Die Michael erbebte.
»An Backbord vorn haben wir was abgekriegt«, sagte Gillespie. »Der Dampfdruck geht runter.«
»Läßt sich schwer steuern.«
»Etwas ist an Backbord vorn nicht in Ordnung.«
»Harry!«
»Ja, Max. Bin schon unterwegs. Jeff, an die Arbeit!«
Sie kamen nur langsam vorwärts. Je weiter sie nach vorn gelangten, desto wärmer wurde es. Überall ließen sich Schäden erkennen. Haltegriffe fehlten, die Wandungen hatten neue Löcher.
Das muß ja ordentlich gerummst haben. Die Panzerung der Michael bestand aus mehreren Schichten: Panzerstahl, Glasfasermatten, Panzerstahl, Schicht auf Schicht abwechselnd aus hartem und elastischem weichen Material. Was diese Wandungen durchschlagen wollte, mußte sich sehr schnell bewegen – und durfte nicht geschmolzen sein.

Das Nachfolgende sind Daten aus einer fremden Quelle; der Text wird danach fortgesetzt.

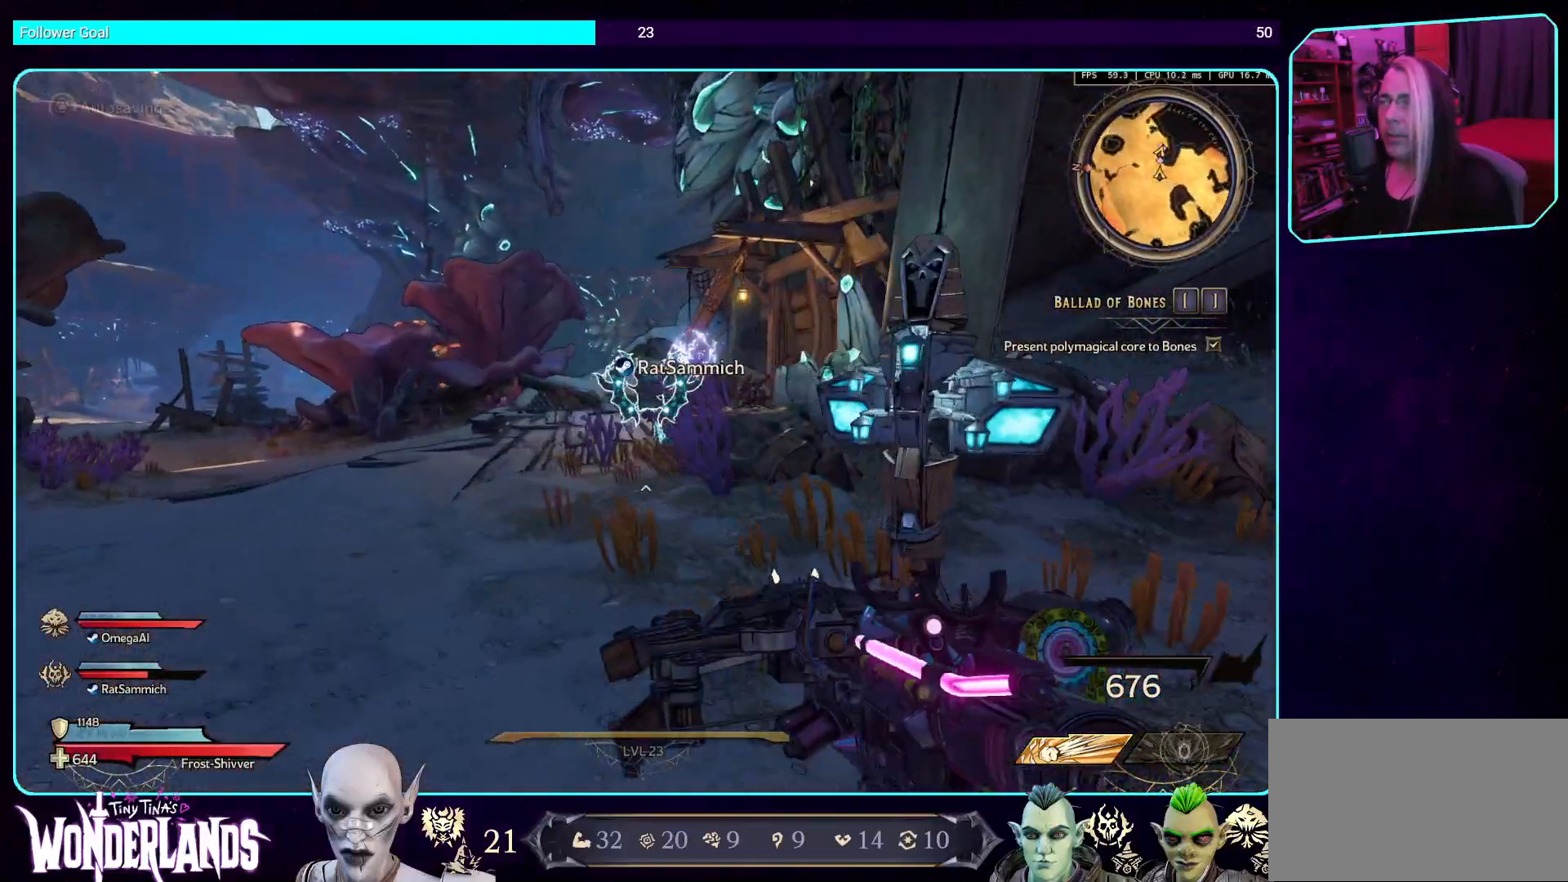
{"keys": ["a", "w"], "mouse": [], "events": []}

Etwas zupfte an Harry. Er sah sich um. Seine Luftschläuche waren straff gespannt. »Ich bin am Ende der Fahnenstange.«
»Max, wir kommen nicht weiter«, berichtete Jeff Franklin.
»Ihr müßt! Unmittelbar vor euch verlieren wir Druck.«
»Tja, so ist das – das mächtigste von Menschenhand gebaute Raumschiff gibt aus Mangel an Dampf den Geist auf.«
»Schön, ich seh mal nach«, sagte Harry und löste die Leitung. Jetzt war er auf den Luftvorrat in seinen Atemluftflaschen angewiesen.
* * *
Die Große Mama war ganz nah. Die Triebwerksflamme, der dunkle Zylinder an ihrer Spitze – das plötzliche grüne Aufblitzen, die GlühwürmchenLichtpunkte von Raketen, die aus vier Positionen an seiner Flanke kamen…
»Feuer!« sagte Roy.
»Ich warte noch.«
»Schön. Raketen eins bis fünf sind unterwegs. Ich spreche jetzt das Ziel für die nächste Gruppe an. Wir haben doch ein paar Minuten Zeit, nicht wahr?«
»Sagen wir zwei, bis die Raketen da sind.«
»Raketen sechs bis zehn, los!« Das grüne Licht war dunkler geworden. Die Laser der Großen Mama hatten interessante Ziele gefunden: die Raketen der Atlantis.
»… aber hier wird es immer wärmer. Hol’s der Teufel, lange machen wir es nicht mehr. Wie sieht es bei dir aus?«
»Ziel angesprochen, Raketen elf bis fünfzehn sind unterwegs. Das war’s. Dreh jetzt! Schnell!«
Triebwerke sprangen an. Die Atlantis wandte sich, die Unterseite der Großen Mama zugedreht. Erneut öffnete Roy die Ventile. Vielleicht bremste die Wasserdampfwolke eine Rakete oder verwirrte ihre Spatzenhirne hinlänglich.
Etwas drückte sie schlagartig in die Sitze. »Der Wiedereintritt in die Atmosphäre wird schwierig«, sagte Jay und lachte.
Das Shuttle schwankte: eine Explosion hämmerte gegen eine der Tragflächen. Jay stabilisierte das Schiff mit den Lagesteuerungsdüsen.